Ethereum is one of the most popular cryptocurrencies. There are many advanced features which make this coin as one of the best coins to invest. As you already know that Bitcoin is a store of value.
In other words, it is an expensive asset and difficult to manufacture, with planned supply, since only 21 million bitcoins will be created and no one can change this. This shows that Bitcoin is limited. But are Ethereum coins limited? Let’s take a look at it.
Ethereum , a fixed supply?
No, in the case of the Ethereum there is no limit. This is the reason why Bitcoin is known as digital gold but you can’t say the same thing about Ethereum.
Ethereum is a platform that was founded by Vitalik Buterin. The great thing about ETH is that Vitalik hasn’t put a limit on the number of ETH that can be mined.

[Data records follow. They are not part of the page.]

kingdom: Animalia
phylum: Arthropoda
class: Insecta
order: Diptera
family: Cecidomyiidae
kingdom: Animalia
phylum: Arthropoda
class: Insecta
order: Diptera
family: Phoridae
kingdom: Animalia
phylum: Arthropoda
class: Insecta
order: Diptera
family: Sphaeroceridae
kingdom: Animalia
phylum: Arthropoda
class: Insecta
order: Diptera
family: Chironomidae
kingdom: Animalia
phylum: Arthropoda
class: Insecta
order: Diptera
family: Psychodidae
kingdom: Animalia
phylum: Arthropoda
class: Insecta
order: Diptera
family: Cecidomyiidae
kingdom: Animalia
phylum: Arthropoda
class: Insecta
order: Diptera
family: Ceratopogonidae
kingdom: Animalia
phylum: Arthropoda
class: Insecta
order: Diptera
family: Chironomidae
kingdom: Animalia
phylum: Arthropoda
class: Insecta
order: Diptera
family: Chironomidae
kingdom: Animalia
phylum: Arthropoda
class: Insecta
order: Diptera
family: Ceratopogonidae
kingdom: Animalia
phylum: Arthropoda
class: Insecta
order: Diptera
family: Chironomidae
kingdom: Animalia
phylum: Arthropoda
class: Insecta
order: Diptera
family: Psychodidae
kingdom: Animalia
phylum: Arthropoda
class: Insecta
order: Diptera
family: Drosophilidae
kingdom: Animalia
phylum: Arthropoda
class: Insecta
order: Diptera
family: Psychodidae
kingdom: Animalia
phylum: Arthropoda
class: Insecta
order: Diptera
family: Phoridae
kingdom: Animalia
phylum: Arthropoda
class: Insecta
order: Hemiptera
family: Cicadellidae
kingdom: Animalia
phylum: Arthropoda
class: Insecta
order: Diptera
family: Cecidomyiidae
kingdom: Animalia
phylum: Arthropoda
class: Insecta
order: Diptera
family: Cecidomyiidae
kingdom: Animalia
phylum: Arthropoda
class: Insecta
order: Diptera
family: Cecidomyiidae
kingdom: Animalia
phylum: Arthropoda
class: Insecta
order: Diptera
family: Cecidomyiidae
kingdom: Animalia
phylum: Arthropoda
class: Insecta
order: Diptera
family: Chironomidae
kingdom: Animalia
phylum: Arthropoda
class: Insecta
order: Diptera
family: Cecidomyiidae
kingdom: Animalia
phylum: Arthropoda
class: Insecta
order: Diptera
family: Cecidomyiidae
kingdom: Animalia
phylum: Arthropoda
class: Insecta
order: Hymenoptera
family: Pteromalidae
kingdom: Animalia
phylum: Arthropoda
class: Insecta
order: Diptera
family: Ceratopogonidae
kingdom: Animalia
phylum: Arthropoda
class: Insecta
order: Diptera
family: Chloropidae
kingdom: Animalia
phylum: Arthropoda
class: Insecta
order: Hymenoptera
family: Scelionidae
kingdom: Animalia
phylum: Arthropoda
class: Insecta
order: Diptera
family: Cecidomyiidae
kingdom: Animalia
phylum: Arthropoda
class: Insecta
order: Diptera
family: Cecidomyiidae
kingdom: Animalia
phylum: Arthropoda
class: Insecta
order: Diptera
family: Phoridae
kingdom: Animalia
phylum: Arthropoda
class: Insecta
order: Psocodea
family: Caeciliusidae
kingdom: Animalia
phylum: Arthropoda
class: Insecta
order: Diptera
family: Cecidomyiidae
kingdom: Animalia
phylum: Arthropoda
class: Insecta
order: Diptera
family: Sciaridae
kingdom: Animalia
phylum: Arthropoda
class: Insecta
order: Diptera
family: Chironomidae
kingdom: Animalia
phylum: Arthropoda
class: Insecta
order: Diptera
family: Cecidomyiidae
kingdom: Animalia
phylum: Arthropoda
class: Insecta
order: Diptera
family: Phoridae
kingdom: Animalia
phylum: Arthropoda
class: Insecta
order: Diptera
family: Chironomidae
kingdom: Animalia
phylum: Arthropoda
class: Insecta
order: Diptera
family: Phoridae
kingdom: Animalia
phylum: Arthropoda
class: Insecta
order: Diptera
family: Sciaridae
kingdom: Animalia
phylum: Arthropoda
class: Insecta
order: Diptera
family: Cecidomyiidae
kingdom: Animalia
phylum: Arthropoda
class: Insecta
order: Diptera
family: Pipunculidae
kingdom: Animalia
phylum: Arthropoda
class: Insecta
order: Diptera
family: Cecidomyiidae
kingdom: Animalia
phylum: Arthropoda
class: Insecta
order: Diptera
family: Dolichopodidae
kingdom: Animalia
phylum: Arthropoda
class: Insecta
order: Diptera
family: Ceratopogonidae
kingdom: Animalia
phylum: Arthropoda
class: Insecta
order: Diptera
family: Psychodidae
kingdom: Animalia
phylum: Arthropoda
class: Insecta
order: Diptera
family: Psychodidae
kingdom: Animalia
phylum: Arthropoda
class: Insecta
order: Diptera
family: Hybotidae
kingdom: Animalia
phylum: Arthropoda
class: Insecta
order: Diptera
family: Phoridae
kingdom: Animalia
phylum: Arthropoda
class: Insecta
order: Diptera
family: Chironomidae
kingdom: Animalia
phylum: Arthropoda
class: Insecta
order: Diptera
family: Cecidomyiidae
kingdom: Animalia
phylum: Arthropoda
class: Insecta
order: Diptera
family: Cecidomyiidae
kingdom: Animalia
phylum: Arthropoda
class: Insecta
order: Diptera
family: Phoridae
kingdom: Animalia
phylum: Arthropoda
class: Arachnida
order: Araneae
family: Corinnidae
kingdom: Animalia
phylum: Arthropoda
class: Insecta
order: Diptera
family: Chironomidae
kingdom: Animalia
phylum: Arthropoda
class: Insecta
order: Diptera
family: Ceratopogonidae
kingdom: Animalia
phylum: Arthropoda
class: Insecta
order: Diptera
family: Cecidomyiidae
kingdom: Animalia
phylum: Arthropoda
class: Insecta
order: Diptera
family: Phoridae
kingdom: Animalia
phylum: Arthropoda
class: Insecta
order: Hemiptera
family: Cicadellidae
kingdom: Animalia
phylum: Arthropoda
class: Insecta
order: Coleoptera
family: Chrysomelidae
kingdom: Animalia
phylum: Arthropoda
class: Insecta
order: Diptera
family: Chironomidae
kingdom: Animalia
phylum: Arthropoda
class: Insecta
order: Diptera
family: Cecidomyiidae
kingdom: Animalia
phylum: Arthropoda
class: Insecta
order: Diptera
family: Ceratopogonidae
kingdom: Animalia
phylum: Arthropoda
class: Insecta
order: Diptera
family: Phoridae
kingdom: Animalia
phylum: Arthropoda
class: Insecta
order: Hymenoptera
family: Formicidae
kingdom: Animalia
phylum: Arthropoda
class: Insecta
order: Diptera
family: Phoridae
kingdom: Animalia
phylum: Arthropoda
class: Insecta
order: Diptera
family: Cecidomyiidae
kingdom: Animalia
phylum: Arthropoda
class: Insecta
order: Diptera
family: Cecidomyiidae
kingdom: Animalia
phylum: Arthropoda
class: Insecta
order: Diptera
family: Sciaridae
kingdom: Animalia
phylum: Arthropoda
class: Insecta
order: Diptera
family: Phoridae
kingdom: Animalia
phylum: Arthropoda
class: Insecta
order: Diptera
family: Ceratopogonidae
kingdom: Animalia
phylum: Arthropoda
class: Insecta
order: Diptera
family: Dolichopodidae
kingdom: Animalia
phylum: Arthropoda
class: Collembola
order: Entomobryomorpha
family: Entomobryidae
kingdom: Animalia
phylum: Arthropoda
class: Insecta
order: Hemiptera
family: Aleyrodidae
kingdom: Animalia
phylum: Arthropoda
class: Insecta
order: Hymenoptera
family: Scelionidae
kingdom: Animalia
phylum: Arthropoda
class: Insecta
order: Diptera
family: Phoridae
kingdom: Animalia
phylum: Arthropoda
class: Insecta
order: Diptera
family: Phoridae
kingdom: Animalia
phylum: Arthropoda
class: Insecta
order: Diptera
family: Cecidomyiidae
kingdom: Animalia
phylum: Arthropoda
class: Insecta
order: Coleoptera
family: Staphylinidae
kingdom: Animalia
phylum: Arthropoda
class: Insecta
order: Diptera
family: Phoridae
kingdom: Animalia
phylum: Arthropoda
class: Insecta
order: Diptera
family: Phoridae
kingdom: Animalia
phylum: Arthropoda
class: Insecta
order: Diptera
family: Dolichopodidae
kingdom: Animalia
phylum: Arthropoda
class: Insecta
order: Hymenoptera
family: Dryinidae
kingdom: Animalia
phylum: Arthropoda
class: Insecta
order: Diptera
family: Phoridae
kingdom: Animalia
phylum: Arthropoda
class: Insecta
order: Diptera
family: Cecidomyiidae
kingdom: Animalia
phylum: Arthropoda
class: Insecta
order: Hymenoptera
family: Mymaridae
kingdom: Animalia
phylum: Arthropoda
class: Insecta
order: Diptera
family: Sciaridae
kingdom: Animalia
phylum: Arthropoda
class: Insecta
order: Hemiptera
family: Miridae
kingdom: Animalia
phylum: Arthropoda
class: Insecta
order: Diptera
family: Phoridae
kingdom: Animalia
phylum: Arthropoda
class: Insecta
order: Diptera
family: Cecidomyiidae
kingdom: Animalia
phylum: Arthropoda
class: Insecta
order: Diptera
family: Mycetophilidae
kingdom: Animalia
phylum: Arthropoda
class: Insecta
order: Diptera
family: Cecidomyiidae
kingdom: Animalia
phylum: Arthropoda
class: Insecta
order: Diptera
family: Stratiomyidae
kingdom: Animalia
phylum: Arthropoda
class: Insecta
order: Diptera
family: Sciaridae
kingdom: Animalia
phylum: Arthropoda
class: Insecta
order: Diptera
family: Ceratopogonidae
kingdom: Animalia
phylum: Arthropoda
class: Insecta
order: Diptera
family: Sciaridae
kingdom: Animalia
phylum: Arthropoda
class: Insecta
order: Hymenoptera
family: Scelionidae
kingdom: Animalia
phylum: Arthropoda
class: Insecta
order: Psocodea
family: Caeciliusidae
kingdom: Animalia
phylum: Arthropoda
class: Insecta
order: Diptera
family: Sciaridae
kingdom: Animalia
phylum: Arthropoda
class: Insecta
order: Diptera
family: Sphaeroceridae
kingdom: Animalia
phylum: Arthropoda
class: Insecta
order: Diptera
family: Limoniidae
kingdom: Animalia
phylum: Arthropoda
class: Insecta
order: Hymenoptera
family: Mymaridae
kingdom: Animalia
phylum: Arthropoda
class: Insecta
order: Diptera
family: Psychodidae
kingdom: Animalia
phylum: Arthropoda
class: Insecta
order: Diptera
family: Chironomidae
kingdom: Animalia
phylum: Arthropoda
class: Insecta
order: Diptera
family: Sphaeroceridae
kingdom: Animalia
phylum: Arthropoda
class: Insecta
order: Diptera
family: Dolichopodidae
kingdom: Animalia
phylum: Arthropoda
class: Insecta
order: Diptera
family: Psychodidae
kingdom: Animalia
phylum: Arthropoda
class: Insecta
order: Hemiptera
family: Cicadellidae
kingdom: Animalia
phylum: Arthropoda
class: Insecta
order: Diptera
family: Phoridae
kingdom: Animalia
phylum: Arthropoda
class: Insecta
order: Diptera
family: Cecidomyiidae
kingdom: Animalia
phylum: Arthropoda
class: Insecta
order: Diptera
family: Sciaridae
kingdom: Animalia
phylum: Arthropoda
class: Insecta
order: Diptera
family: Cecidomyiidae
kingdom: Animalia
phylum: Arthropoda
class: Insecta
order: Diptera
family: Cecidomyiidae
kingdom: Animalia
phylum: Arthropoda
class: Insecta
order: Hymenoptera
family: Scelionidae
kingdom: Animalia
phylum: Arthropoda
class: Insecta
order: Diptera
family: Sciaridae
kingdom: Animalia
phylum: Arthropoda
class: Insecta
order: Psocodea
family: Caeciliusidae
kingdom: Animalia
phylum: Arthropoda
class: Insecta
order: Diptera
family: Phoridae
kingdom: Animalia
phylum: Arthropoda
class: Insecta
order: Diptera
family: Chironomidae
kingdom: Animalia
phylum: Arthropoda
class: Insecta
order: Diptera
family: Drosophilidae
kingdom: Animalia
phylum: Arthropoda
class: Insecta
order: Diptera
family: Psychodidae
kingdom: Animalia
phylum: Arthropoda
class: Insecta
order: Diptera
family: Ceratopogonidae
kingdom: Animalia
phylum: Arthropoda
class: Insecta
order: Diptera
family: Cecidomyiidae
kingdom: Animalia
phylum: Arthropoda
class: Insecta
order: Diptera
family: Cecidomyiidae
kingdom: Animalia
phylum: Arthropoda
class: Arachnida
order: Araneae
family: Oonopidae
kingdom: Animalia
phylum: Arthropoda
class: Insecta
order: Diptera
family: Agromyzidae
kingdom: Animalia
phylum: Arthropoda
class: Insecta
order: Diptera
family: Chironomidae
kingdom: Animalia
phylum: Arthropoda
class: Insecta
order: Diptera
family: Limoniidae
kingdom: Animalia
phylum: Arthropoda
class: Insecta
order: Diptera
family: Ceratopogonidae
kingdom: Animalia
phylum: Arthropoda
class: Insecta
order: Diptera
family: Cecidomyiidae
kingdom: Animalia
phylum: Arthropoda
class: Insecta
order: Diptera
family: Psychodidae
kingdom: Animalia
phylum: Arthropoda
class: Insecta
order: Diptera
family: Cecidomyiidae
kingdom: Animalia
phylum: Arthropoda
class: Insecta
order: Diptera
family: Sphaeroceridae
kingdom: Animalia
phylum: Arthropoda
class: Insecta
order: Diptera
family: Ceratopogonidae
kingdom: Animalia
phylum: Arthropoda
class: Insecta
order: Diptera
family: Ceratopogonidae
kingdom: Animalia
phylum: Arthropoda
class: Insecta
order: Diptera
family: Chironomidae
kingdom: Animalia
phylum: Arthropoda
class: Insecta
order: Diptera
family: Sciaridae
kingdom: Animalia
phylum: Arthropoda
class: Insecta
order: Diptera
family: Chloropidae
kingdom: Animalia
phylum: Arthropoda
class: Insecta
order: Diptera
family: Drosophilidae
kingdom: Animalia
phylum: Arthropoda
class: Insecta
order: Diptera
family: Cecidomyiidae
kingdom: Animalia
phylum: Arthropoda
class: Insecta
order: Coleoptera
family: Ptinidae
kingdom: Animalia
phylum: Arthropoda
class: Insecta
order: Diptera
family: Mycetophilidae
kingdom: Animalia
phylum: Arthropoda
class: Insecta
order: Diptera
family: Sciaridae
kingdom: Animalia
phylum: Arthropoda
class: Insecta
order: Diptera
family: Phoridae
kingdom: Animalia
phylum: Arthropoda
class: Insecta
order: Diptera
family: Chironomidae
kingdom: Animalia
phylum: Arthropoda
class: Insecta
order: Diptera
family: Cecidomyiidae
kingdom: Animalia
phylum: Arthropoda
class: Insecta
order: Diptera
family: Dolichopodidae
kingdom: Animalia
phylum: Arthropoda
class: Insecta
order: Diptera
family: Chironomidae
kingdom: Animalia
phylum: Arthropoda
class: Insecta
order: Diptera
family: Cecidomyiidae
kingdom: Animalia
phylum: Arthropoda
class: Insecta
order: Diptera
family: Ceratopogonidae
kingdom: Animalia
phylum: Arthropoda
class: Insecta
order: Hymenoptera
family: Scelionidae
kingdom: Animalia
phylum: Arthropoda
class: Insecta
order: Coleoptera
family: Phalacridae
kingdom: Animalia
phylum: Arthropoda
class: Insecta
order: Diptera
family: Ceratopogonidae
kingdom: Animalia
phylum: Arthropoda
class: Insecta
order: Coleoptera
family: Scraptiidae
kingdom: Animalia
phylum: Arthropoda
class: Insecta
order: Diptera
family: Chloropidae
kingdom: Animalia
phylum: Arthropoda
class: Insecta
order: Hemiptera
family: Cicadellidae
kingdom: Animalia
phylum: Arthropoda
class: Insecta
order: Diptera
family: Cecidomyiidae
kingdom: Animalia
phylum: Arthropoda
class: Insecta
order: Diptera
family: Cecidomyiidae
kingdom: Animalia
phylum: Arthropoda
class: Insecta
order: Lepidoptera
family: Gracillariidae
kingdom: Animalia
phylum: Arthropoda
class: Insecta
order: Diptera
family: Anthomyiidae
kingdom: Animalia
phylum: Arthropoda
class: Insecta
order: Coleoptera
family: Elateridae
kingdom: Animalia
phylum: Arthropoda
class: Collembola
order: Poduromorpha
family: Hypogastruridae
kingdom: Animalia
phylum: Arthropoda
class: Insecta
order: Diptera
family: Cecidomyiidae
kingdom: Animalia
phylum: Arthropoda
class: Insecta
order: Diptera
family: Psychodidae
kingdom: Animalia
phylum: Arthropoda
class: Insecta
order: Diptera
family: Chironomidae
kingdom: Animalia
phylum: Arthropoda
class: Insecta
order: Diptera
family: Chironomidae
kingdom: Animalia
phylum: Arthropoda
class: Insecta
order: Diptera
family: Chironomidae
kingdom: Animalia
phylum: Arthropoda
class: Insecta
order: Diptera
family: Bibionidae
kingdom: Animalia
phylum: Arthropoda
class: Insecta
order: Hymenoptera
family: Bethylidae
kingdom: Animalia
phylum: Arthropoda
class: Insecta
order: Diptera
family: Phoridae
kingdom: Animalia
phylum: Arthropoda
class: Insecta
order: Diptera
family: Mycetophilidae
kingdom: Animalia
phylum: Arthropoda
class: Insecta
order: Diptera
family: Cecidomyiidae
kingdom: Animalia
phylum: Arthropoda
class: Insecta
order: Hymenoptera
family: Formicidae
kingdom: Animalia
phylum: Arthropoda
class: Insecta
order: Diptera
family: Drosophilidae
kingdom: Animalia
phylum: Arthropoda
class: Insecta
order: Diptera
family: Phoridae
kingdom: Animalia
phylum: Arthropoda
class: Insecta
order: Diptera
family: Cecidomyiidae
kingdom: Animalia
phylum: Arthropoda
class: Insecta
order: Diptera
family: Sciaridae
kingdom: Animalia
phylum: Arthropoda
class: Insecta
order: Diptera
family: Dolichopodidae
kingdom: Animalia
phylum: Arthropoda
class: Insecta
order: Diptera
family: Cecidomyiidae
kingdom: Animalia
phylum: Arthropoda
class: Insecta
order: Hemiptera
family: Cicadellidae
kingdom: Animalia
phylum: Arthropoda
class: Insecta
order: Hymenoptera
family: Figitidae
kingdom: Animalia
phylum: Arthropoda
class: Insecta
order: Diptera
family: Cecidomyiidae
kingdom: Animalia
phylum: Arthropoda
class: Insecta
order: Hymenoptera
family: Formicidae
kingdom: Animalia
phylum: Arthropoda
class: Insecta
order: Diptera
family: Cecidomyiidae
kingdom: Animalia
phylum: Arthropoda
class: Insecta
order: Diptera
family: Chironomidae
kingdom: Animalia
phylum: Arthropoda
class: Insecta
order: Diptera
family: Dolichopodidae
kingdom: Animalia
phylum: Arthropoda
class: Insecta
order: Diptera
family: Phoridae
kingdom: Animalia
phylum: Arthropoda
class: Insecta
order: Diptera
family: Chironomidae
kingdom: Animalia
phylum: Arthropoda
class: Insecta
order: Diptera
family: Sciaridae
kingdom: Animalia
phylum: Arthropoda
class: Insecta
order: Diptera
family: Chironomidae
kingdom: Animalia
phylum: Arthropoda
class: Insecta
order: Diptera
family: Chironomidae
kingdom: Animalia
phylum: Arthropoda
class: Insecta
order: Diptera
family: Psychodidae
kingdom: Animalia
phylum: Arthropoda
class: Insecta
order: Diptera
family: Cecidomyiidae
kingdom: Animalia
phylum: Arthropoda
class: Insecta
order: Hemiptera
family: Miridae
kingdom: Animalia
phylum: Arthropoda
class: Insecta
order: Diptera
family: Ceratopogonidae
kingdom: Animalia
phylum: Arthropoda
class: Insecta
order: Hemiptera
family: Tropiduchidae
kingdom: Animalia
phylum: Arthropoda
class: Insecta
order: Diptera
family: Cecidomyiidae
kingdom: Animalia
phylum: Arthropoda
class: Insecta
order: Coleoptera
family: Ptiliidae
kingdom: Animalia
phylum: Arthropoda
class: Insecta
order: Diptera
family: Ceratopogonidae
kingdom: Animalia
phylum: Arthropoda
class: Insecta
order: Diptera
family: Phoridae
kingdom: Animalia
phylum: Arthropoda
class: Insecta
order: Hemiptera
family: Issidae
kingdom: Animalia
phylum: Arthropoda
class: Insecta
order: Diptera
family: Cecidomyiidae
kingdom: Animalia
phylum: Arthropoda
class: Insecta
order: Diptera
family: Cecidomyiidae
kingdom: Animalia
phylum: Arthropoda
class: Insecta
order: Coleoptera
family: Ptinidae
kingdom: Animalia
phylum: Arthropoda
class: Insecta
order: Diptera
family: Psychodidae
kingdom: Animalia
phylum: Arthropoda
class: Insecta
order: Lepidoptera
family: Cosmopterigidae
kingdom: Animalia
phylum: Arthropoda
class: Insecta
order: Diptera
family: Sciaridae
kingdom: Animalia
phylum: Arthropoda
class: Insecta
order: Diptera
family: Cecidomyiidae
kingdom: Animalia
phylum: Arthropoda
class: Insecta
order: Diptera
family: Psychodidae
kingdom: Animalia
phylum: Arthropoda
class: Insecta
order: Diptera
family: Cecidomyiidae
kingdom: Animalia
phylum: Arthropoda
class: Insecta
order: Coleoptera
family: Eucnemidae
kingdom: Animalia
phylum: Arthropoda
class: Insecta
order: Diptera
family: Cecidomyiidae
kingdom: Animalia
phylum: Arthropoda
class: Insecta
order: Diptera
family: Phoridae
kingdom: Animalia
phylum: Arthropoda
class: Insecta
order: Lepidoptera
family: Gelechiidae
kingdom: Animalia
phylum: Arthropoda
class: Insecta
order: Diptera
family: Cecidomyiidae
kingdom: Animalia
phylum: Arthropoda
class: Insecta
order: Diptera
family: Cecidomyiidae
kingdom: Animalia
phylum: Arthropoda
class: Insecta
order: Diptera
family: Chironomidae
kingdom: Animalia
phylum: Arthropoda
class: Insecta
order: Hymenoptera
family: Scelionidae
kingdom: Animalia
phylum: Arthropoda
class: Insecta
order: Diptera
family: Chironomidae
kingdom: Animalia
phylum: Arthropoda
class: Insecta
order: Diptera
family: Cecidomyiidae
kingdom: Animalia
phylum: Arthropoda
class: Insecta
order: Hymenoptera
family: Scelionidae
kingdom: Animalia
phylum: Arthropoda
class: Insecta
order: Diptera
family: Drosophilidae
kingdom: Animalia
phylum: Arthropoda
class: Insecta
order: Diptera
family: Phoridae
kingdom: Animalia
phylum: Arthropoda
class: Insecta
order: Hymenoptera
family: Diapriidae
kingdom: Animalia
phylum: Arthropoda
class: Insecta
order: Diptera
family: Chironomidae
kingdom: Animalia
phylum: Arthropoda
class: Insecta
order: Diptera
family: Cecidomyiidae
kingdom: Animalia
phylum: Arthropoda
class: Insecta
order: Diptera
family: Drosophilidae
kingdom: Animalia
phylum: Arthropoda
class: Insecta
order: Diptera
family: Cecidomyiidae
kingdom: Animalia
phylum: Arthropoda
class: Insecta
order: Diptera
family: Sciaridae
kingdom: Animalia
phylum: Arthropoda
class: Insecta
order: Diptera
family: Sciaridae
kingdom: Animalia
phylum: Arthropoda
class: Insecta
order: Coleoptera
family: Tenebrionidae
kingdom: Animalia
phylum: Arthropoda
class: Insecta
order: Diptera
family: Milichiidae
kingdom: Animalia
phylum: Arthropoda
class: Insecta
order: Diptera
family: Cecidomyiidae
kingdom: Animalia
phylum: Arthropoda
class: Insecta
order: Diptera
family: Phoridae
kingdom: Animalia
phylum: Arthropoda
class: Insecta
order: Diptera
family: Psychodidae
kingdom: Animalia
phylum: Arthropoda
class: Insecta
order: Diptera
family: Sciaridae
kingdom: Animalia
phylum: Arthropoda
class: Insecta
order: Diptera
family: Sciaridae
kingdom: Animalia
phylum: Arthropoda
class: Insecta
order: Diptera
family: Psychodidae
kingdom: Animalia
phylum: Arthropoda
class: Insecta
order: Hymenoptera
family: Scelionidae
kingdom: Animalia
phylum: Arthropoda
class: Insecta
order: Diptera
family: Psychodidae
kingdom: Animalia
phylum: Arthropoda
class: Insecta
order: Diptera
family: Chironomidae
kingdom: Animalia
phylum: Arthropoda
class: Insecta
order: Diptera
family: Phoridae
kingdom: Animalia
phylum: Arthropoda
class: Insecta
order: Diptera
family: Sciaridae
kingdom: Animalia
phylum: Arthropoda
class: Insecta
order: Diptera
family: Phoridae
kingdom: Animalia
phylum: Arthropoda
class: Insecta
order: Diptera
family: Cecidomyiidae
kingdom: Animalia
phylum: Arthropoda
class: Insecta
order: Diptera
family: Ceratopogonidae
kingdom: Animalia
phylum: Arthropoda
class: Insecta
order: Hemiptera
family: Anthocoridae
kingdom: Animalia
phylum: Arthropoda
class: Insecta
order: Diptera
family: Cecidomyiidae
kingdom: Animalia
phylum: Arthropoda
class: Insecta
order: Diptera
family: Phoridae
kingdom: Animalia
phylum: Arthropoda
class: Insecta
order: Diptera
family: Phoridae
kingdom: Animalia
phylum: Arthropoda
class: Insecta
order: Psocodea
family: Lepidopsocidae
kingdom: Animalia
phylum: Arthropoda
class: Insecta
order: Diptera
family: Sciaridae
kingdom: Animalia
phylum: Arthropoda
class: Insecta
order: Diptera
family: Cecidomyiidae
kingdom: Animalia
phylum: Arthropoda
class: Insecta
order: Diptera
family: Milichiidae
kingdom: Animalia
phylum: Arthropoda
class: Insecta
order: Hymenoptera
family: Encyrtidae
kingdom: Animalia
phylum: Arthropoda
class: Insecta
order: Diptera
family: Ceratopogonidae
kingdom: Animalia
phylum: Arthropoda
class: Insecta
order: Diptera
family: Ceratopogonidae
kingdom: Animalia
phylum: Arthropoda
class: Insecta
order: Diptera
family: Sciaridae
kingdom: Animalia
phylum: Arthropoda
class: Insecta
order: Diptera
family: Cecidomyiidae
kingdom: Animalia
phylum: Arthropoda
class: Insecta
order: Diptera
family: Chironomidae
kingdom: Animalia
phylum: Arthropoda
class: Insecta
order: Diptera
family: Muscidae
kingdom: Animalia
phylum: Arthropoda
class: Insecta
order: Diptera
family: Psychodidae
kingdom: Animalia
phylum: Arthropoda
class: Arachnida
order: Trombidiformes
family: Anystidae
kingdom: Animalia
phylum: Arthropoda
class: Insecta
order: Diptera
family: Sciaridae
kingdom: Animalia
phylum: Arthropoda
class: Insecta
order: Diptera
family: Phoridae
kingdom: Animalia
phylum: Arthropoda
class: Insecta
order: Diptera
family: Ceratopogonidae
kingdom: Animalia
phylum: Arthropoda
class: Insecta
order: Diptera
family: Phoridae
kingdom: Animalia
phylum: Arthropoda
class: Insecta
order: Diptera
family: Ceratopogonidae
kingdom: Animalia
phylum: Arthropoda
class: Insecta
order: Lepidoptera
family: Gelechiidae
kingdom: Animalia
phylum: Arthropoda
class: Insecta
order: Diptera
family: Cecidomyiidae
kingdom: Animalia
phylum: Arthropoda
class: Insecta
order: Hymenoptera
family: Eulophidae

Nevertheless, as the block time expands mining will become less important, as the prizes do not grow with the problem.
There are also many distinct opinions about the ETH limit. As per the conditions accepted by all parties on the 2014 presale, issuance of ether is limited at 18 million ETH per year. This suggests that while the total issuance is established, the corresponding buildup is reduced every year. In hypothesis, if this issuance was continued endlessly then at some period the flow of new tokens generated every year would lead the medium amount spent yearly and it would touch equality.
Bitcoin’s unique peculiarity is its deflationary universe. As mentioned earlier, there are only 21 million bitcoins which could be mined. In the case of the ETH, the number of coins that could be mined is not restricted and this makes ETH as an inflationary coin. It should hurt the price but Ethereum price considers the impact of so many constituents such as increasing demand and many other factors. Also, ETH has been mined according to the Proof-of-Work protocol. The distinguishing peculiarity of this mining approach is the demand for processing energy for new coins mining.